# Introduction
In this case study, you'll apply what you've learned on confidence intervals and hypothesis testing to help a company decide whether to launch two new features on their website. To do this, you'll analyze results from A/B testing, a valuable and widely practiced method in industry.

# A/B Testing
A/B tests are used to test changes on a web page by running an experiment where a **control group** sees the old version, while the **experiment group** sees the new version. A **metric** is then chosen to measure the level of engagement from users in each group. These results are then used to judge whether one version is more effective than the other. A/B testing is very much like hypothesis testing with the following hypotheses:

* **Null Hypothesis**: The new version is no better, or even worse, than the old version
* **Alternative Hypothesis**: The new version is better than the old version

If we fail to reject the null hypothesis, the results would suggest keeping the old version. If we reject the null hypothesis, the results would suggest launching the change. These tests can be used for a wide variety of changes, from large feature additions to small adjustments in color, to see what change maximizes your metric the most.

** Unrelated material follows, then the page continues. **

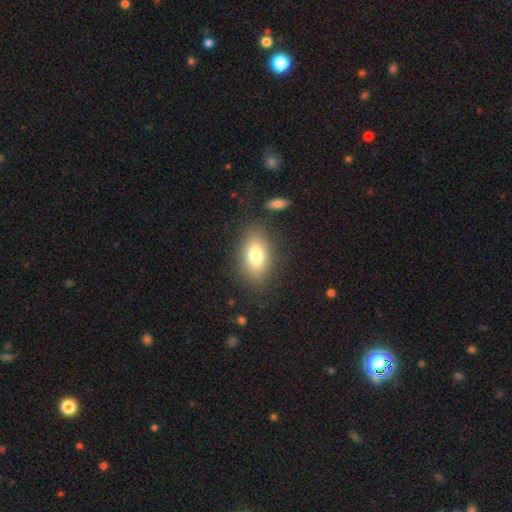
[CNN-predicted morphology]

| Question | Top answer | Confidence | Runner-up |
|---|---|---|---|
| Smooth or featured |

A/B testing also has its drawbacks. It can help you compare two options, but it can't tell you about an option you haven’t considered. It can also produce bias results when tested on existing users, due to factors like change aversion and novelty effect.

* **Change Aversion**: Existing users may give an unfair advantage to the old version, simply because they are unhappy with change, even if it’s ultimately for the better.
* **Novelty Effect**: Existing users may give an unfair advantage to the new version, because they’re excited or drawn to the change, even if it isn’t any better in the long run.

You'll learn more about factors like these later.



# Business Example
In this case study, you’ll analyze A/B test results for Audacity. Here's the customer funnel for typical new users on their site:

**View home page > Explore courses > View course overview page > Enroll in course > Complete course**

Audacity loses users as they go down the stages of this funnel, with only a few making it to the end. To increase student engagement, Audacity is performing A/B tests to try out changes that will hopefully increase conversion rates from one stage to the next.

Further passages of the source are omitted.